In terms of parasocial relationships—something that happens with real Twitch streamers—is that something that’s possible within the game?

This is actually a big component of our game. In a lot of ways, darkwebSTREAMER is kind of like a psychological study of this cultural phenomenon. We couldn’t leave it out. You have relationships with the people you meet in the game and those relationships can be cultivated.

Friendships can go awry or some people might just be fundamentally deranged. We literally have a deranged character generator. We have these different triggers and categories. You can make best friends with a character or you can make enemies. We even have stalkers. Someone can get obsessed with you on your stream and might start sending you a lot of emails or packages to your door and one day you might find that they show up inside your house because they’ve broken in. We’re confronting that head-on.

darkwebstreamer love letter to internet

The game is like an encapsulation and amplification of these social relationships that we have because they’re shoved in such a small little bubble and then put out there for everyone to watch. You can go into a Twitch streamers stream right now and observe these social relationships and this hyper-objectification of people.
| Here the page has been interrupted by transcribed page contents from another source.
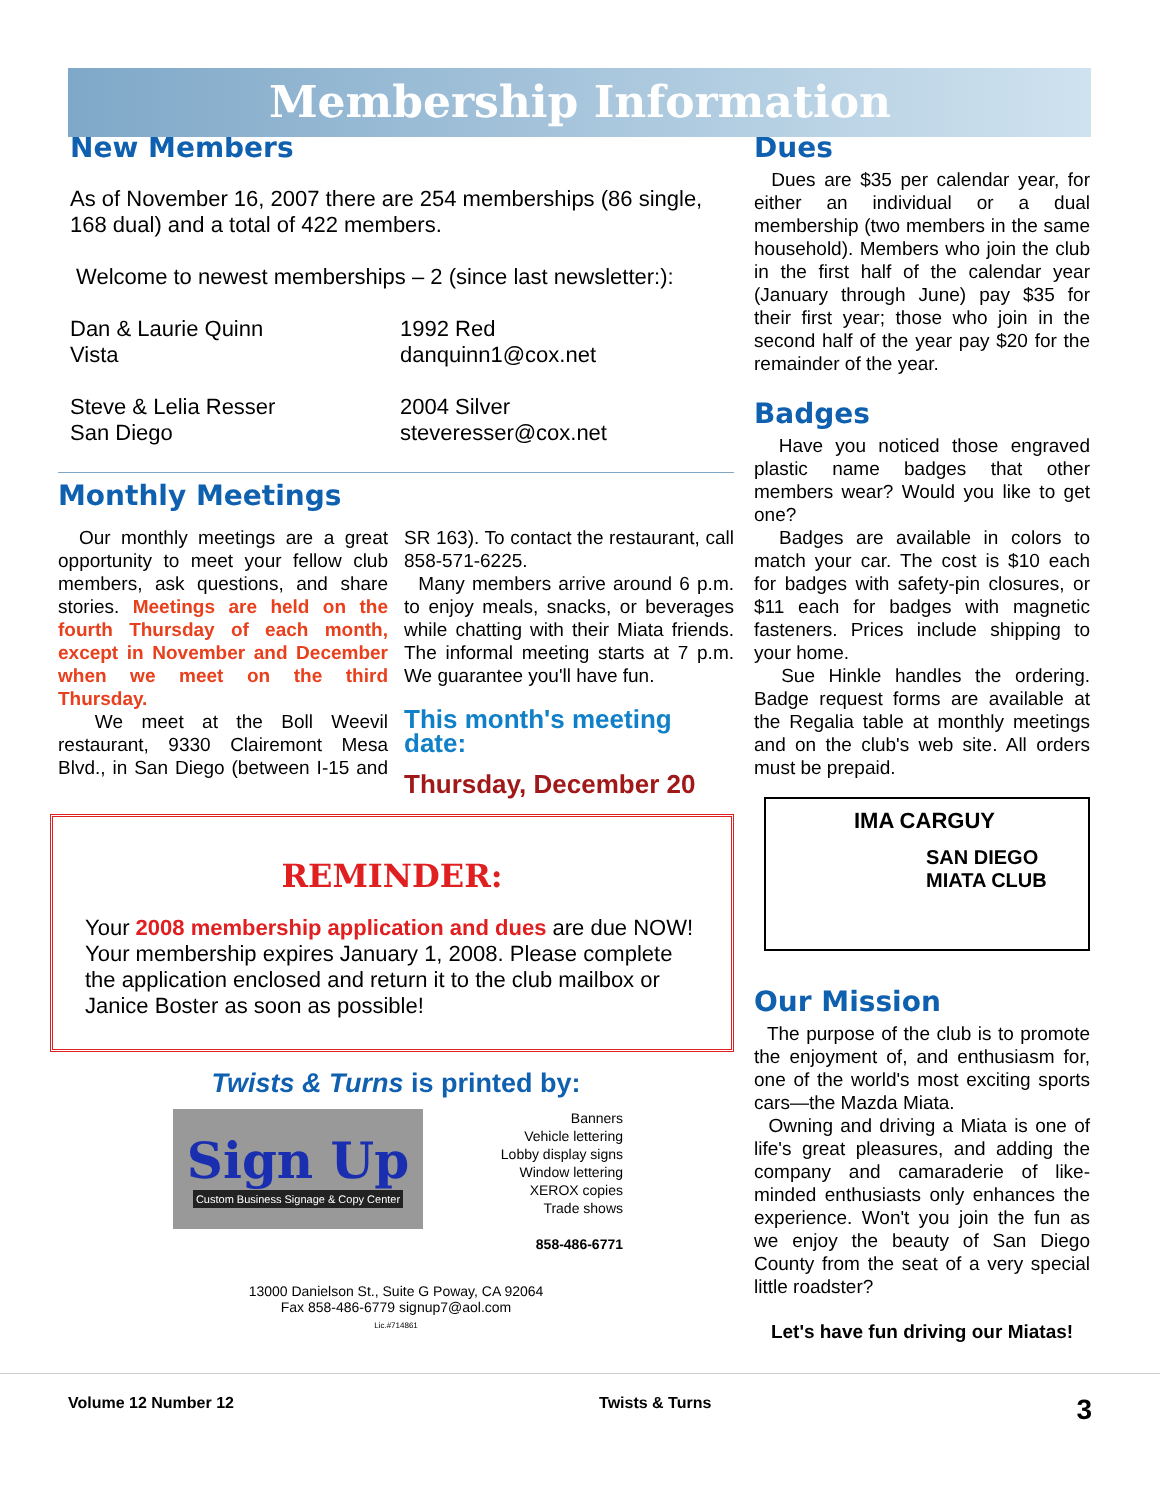Membership Information
New Members
As of November 16, 2007 there are 254 memberships (86 single, 168 dual) and a total of 422 members.
Welcome to newest memberships – 2 (since last newsletter:):
Dan & Laurie Quinn
Vista
1992 Red
danquinn1@cox.net
Steve & Lelia Resser
San Diego
2004 Silver
steveresser@cox.net
Monthly Meetings
Our monthly meetings are a great opportunity to meet your fellow club members, ask questions, and share stories. Meetings are held on the fourth Thursday of each month, except in November and December when we meet on the third Thursday.
We meet at the Boll Weevil restaurant, 9330 Clairemont Mesa Blvd., in San Diego (between I-15 and SR 163). To contact the restaurant, call 858-571-6225.
Many members arrive around 6 p.m. to enjoy meals, snacks, or beverages while chatting with their Miata friends. The informal meeting starts at 7 p.m. We guarantee you'll have fun.
This month's meeting date:
Thursday, December 20
REMINDER:
Your 2008 membership application and dues are due NOW! Your membership expires January 1, 2008. Please complete the application enclosed and return it to the club mailbox or Janice Boster as soon as possible!
Twists & Turns is printed by:
Sign Up
Custom Business Signage & Copy Center
Banners
Vehicle lettering
Lobby display signs
Window lettering
XEROX copies
Trade shows
858-486-6771
13000 Danielson St., Suite G Poway, CA 92064
Fax 858-486-6779 signup7@aol.com
Lic.#714861
Dues
Dues are $35 per calendar year, for either an individual or a dual membership (two members in the same household). Members who join the club in the first half of the calendar year (January through June) pay $35 for their first year; those who join in the second half of the year pay $20 for the remainder of the year.
Badges
Have you noticed those engraved plastic name badges that other members wear? Would you like to get one?
Badges are available in colors to match your car. The cost is $10 each for badges with safety-pin closures, or $11 each for badges with magnetic fasteners. Prices include shipping to your home.
Sue Hinkle handles the ordering. Badge request forms are available at the Regalia table at monthly meetings and on the club's web site. All orders must be prepaid.
IMA CARGUY
SAN DIEGO
MIATA CLUB
Our Mission
The purpose of the club is to promote the enjoyment of, and enthusiasm for, one of the world's most exciting sports cars—the Mazda Miata.
Owning and driving a Miata is one of life's great pleasures, and adding the company and camaraderie of like-minded enthusiasts only enhances the experience. Won't you join the fun as we enjoy the beauty of San Diego County from the seat of a very special little roadster?
Let's have fun driving our Miatas!
Volume 12 Number 12 Twists & Turns 3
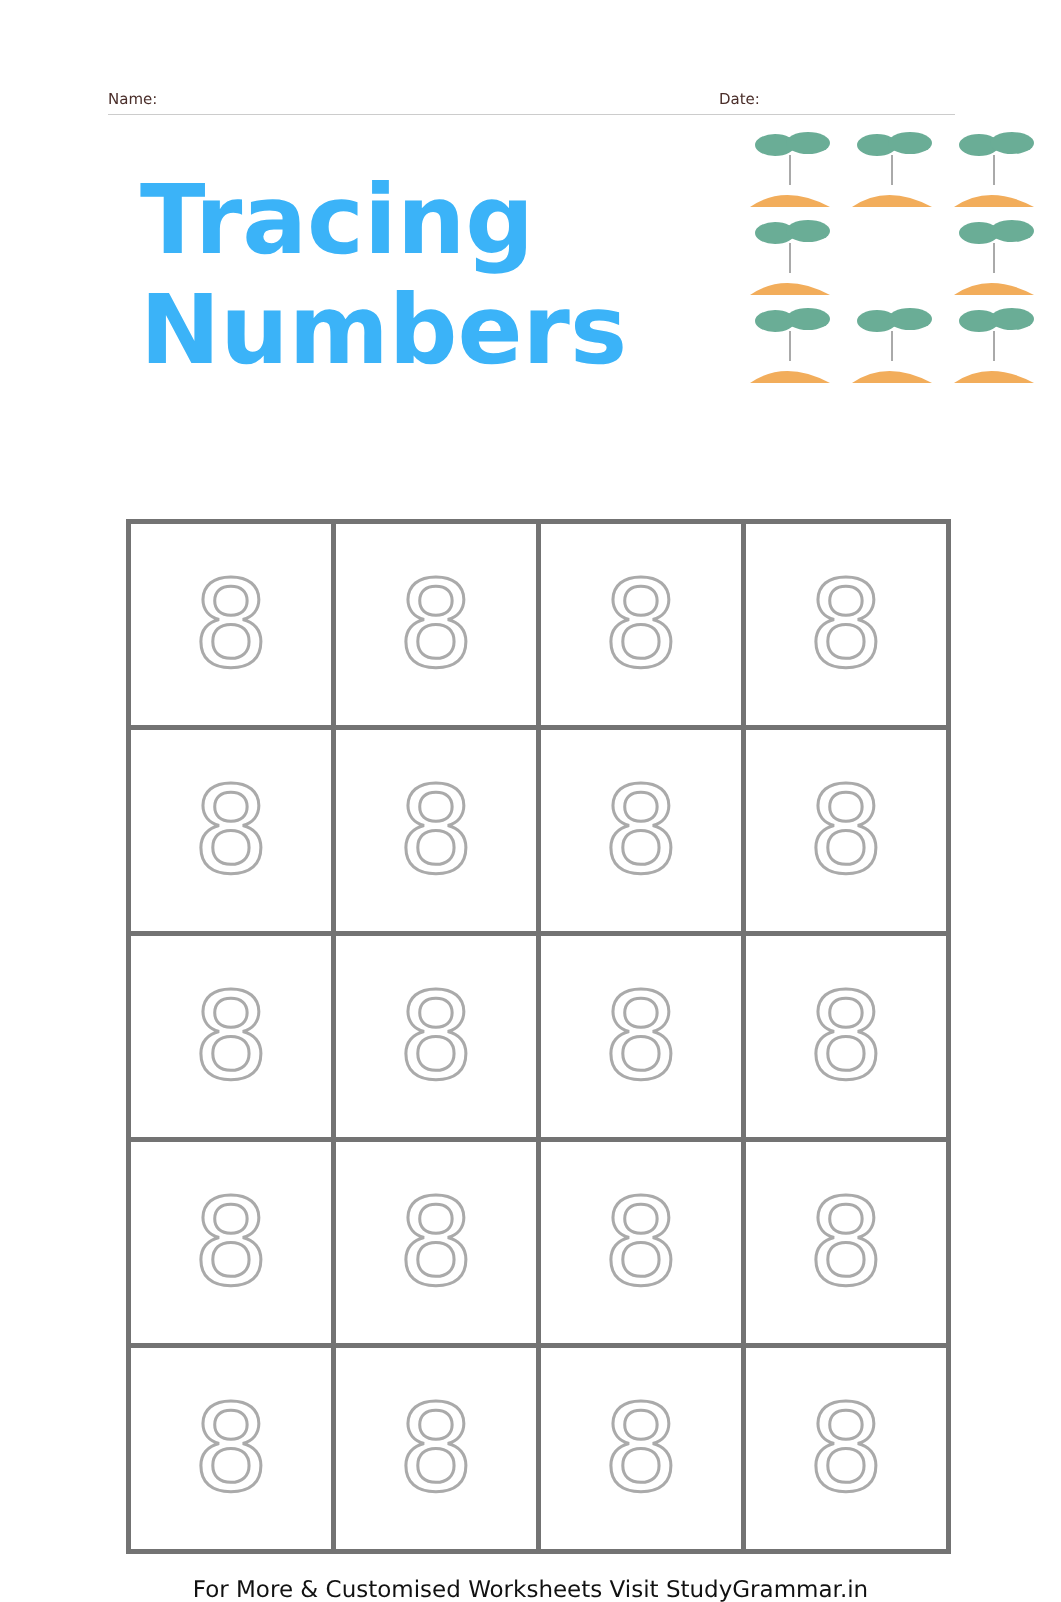Name: Date:
Tracing
Numbers
| 8 | 8 | 8 | 8 |
| 8 | 8 | 8 | 8 |
| 8 | 8 | 8 | 8 |
| 8 | 8 | 8 | 8 |
| 8 | 8 | 8 | 8 |
For More & Customised Worksheets Visit StudyGrammar.in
They’re not really persons, but instead objects to be invested in.

What would you tell someone who wants to make a game but has no experience coding?

My parting advice is I always hear people give this shitty advice that, don’t make your first game big. Don’t make it the one that you really care about. That’s the message. I hear that advice given so often, even by established people in the industry. I can tell you that if I had listened to that advice we would not be having this conversation today, I would not be in the games industry today, I’m the kind of person that needs to absolutely love what I do or I won’t be invested. The best games probably come from the people who are really really passionate about what they do.

We didn’t even know how to code when we first started and now we’re doing groundbreaking AI shit a year and a half later purely because it was an idea we were that excited about.